** Start of Material supplied **

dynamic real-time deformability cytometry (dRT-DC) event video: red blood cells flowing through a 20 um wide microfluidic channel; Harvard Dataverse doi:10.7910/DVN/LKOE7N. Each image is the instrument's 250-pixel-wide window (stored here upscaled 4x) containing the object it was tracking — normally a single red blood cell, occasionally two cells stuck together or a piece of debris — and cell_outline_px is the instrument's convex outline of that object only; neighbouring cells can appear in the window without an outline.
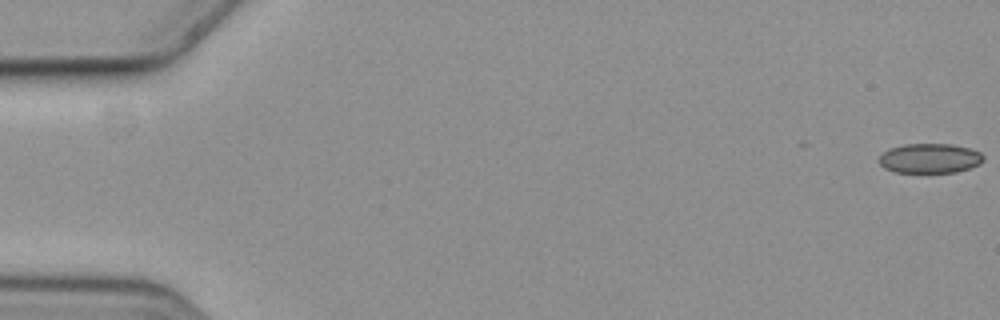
{"species": "common noctule bat (a hibernating species)", "species_latin": "Nyctalus noctula", "temperature_condition": "cold", "stored_images_in_passage": 8, "camera_frame_rate_fps": 3000, "um_per_image_px": 0.085, "animal": {"sex": "female", "body_mass_g": 19.3, "forearm_length_mm": 54.1}, "frame": {"image": 1, "passage_image": 1, "time_ms": 0.0, "image_size_px": [1000, 320], "cell_outline_px": [[984, 160], [980, 164], [956, 172], [896, 172], [884, 168], [876, 160], [888, 148], [904, 144], [952, 144], [968, 148], [980, 152], [984, 156]], "centroid_in_image_um": [79.01, 13.45], "position_along_channel_um": 6.0, "area_um2": 18.09}}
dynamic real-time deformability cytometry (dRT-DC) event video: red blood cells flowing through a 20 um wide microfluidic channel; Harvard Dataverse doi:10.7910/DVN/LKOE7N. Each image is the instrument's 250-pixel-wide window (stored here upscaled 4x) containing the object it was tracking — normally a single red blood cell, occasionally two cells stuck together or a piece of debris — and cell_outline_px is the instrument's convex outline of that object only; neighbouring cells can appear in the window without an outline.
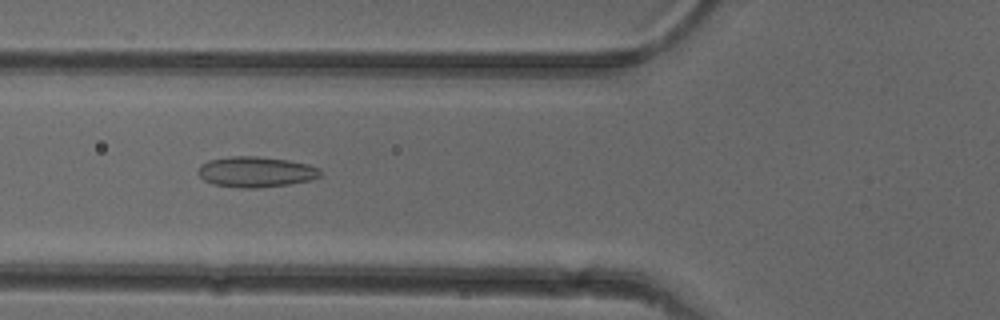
{"species": "common noctule bat (a hibernating species)", "species_latin": "Nyctalus noctula", "temperature_condition": "cold", "stored_images_in_passage": 38, "camera_frame_rate_fps": 3000, "um_per_image_px": 0.085, "animal": {"sex": "female"}, "frame": {"image": 1, "passage_image": 6, "time_ms": 1.667, "image_size_px": [1000, 320], "cell_outline_px": [[320, 176], [312, 180], [288, 184], [256, 188], [240, 188], [212, 184], [204, 180], [196, 172], [200, 164], [208, 160], [228, 156], [256, 156], [288, 160], [308, 164], [320, 168]], "centroid_in_image_um": [21.71, 14.6], "position_along_channel_um": 104.1, "area_um2": 21.96}}
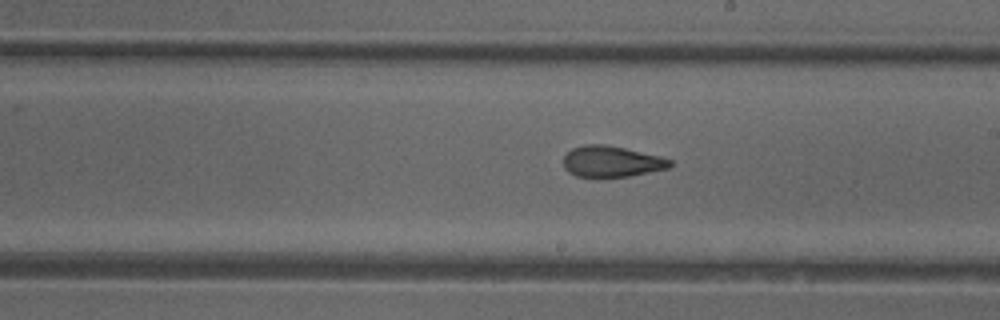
{"frame": {"image": 2, "passage_image": 16, "time_ms": 5.0, "image_size_px": [1000, 320], "cell_outline_px": [[672, 164], [668, 168], [628, 176], [576, 176], [568, 172], [564, 168], [564, 156], [572, 148], [584, 144], [604, 144], [624, 148], [660, 156], [672, 160]], "centroid_in_image_um": [51.96, 13.71], "position_along_channel_um": 237.0, "area_um2": 19.02}}
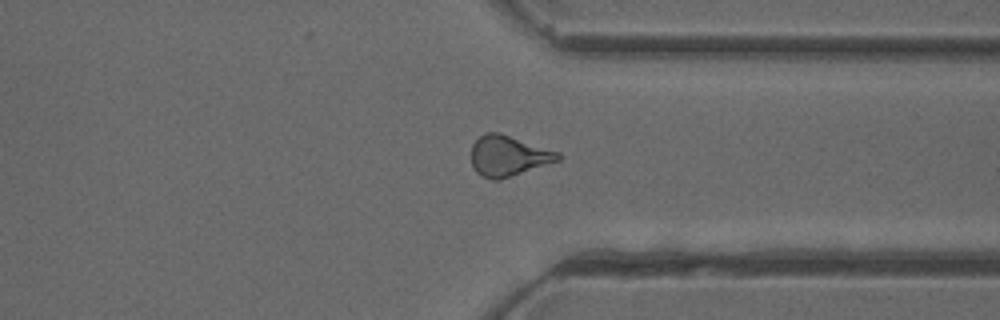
{"frame": {"image": 3, "passage_image": 26, "time_ms": 8.333, "image_size_px": [1000, 320], "cell_outline_px": [[560, 160], [500, 180], [492, 180], [480, 176], [472, 168], [472, 144], [484, 132], [500, 132], [560, 152]], "centroid_in_image_um": [43.19, 13.25], "position_along_channel_um": 368.2, "area_um2": 20.69}, "authors_computed_cell_mechanics": {"area_um2": 19.8254, "velocity_mm_per_s": 3.9752, "shape_relaxation_time_tau1_ms": 8.9716, "shape_relaxation_time_tau2_ms": 1.6887, "deformation_change_tau1": 0.1719, "deformation_change_tau2": 0.0977}}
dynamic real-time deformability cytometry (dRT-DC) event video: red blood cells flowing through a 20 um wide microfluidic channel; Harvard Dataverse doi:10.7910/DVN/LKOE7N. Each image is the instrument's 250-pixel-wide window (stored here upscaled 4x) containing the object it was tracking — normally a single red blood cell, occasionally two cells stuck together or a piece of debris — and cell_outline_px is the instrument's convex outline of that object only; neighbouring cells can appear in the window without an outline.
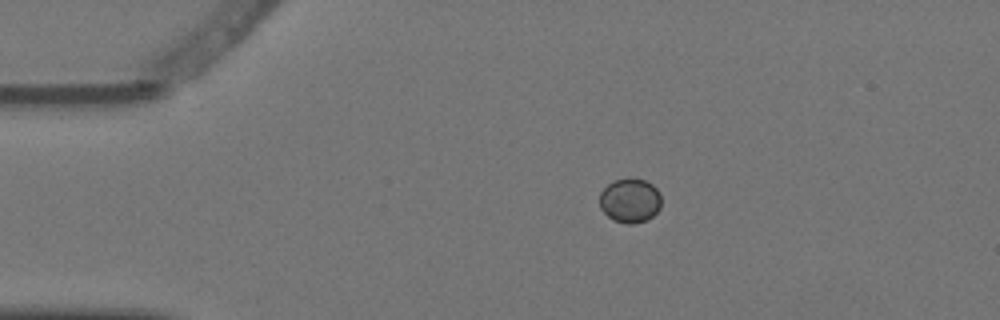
{"species": "Egyptian fruit bat (a non-hibernating species)", "species_latin": "Rousettus aegyptiacus", "temperature_condition": "warm", "stored_images_in_passage": 2, "camera_frame_rate_fps": 3000, "um_per_image_px": 0.085, "animal": {"sex": "female"}, "frame": {"image": 1, "passage_image": 1, "time_ms": 0.0, "image_size_px": [1000, 320], "cell_outline_px": [[660, 208], [648, 220], [636, 224], [628, 224], [612, 220], [600, 208], [600, 192], [608, 184], [616, 180], [644, 180], [652, 184], [660, 192]], "centroid_in_image_um": [53.55, 17.09], "position_along_channel_um": 31.4, "area_um2": 15.78}}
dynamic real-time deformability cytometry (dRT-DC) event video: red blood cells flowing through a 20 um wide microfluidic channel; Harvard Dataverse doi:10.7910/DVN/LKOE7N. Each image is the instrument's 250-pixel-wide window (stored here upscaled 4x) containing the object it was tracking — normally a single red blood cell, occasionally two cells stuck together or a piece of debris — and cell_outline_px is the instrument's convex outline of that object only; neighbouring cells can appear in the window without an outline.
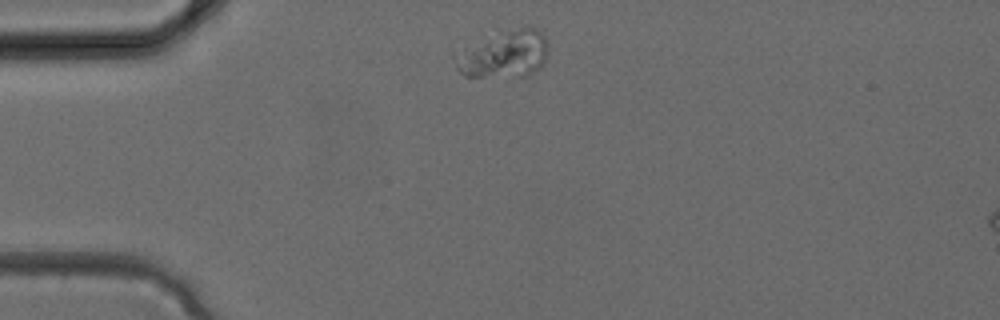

** End of Material supplied **

_Aim_
Write out the listing above exactly as it stands, pictures excluded.

_Final answer_
dynamic real-time deformability cytometry (dRT-DC) event video: red blood cells flowing through a 20 um wide microfluidic channel; Harvard Dataverse doi:10.7910/DVN/LKOE7N. Each image is the instrument's 250-pixel-wide window (stored here upscaled 4x) containing the object it was tracking — normally a single red blood cell, occasionally two cells stuck together or a piece of debris — and cell_outline_px is the instrument's convex outline of that object only; neighbouring cells can appear in the window without an outline.
{"species": "common noctule bat (a hibernating species)", "species_latin": "Nyctalus noctula", "temperature_condition": "cold", "stored_images_in_passage": 8, "camera_frame_rate_fps": 3000, "um_per_image_px": 0.085, "animal": {"sex": "female", "body_mass_g": 19.3, "forearm_length_mm": 54.1}, "frame": {"image": 1, "passage_image": 1, "time_ms": 0.0, "image_size_px": [1000, 320], "cell_outline_px": [[984, 160], [980, 164], [956, 172], [896, 172], [884, 168], [876, 160], [888, 148], [904, 144], [952, 144], [968, 148], [980, 152], [984, 156]], "centroid_in_image_um": [79.01, 13.45], "position_along_channel_um": 6.0, "area_um2": 18.09}}
dynamic real-time deformability cytometry (dRT-DC) event video: red blood cells flowing through a 20 um wide microfluidic channel; Harvard Dataverse doi:10.7910/DVN/LKOE7N. Each image is the instrument's 250-pixel-wide window (stored here upscaled 4x) containing the object it was tracking — normally a single red blood cell, occasionally two cells stuck together or a piece of debris — and cell_outline_px is the instrument's convex outline of that object only; neighbouring cells can appear in the window without an outline.
{"species": "common noctule bat (a hibernating species)", "species_latin": "Nyctalus noctula", "temperature_condition": "cold", "stored_images_in_passage": 38, "camera_frame_rate_fps": 3000, "um_per_image_px": 0.085, "animal": {"sex": "female"}, "frame": {"image": 1, "passage_image": 6, "time_ms": 1.667, "image_size_px": [1000, 320], "cell_outline_px": [[320, 176], [312, 180], [288, 184], [256, 188], [240, 188], [212, 184], [204, 180], [196, 172], [200, 164], [208, 160], [228, 156], [256, 156], [288, 160], [308, 164], [320, 168]], "centroid_in_image_um": [21.71, 14.6], "position_along_channel_um": 104.1, "area_um2": 21.96}}
{"frame": {"image": 2, "passage_image": 16, "time_ms": 5.0, "image_size_px": [1000, 320], "cell_outline_px": [[672, 164], [668, 168], [628, 176], [576, 176], [568, 172], [564, 168], [564, 156], [572, 148], [584, 144], [604, 144], [624, 148], [660, 156], [672, 160]], "centroid_in_image_um": [51.96, 13.71], "position_along_channel_um": 237.0, "area_um2": 19.02}}
{"frame": {"image": 3, "passage_image": 26, "time_ms": 8.333, "image_size_px": [1000, 320], "cell_outline_px": [[560, 160], [500, 180], [492, 180], [480, 176], [472, 168], [472, 144], [484, 132], [500, 132], [560, 152]], "centroid_in_image_um": [43.19, 13.25], "position_along_channel_um": 368.2, "area_um2": 20.69}, "authors_computed_cell_mechanics": {"area_um2": 19.8254, "velocity_mm_per_s": 3.9752, "shape_relaxation_time_tau1_ms": 8.9716, "shape_relaxation_time_tau2_ms": 1.6887, "deformation_change_tau1": 0.1719, "deformation_change_tau2": 0.0977}}
dynamic real-time deformability cytometry (dRT-DC) event video: red blood cells flowing through a 20 um wide microfluidic channel; Harvard Dataverse doi:10.7910/DVN/LKOE7N. Each image is the instrument's 250-pixel-wide window (stored here upscaled 4x) containing the object it was tracking — normally a single red blood cell, occasionally two cells stuck together or a piece of debris — and cell_outline_px is the instrument's convex outline of that object only; neighbouring cells can appear in the window without an outline.
{"species": "Egyptian fruit bat (a non-hibernating species)", "species_latin": "Rousettus aegyptiacus", "temperature_condition": "warm", "stored_images_in_passage": 2, "camera_frame_rate_fps": 3000, "um_per_image_px": 0.085, "animal": {"sex": "female"}, "frame": {"image": 1, "passage_image": 1, "time_ms": 0.0, "image_size_px": [1000, 320], "cell_outline_px": [[660, 208], [648, 220], [636, 224], [628, 224], [612, 220], [600, 208], [600, 192], [608, 184], [616, 180], [644, 180], [652, 184], [660, 192]], "centroid_in_image_um": [53.55, 17.09], "position_along_channel_um": 31.4, "area_um2": 15.78}}
dynamic real-time deformability cytometry (dRT-DC) event video: red blood cells flowing through a 20 um wide microfluidic channel; Harvard Dataverse doi:10.7910/DVN/LKOE7N. Each image is the instrument's 250-pixel-wide window (stored here upscaled 4x) containing the object it was tracking — normally a single red blood cell, occasionally two cells stuck together or a piece of debris — and cell_outline_px is the instrument's convex outline of that object only; neighbouring cells can appear in the window without an outline.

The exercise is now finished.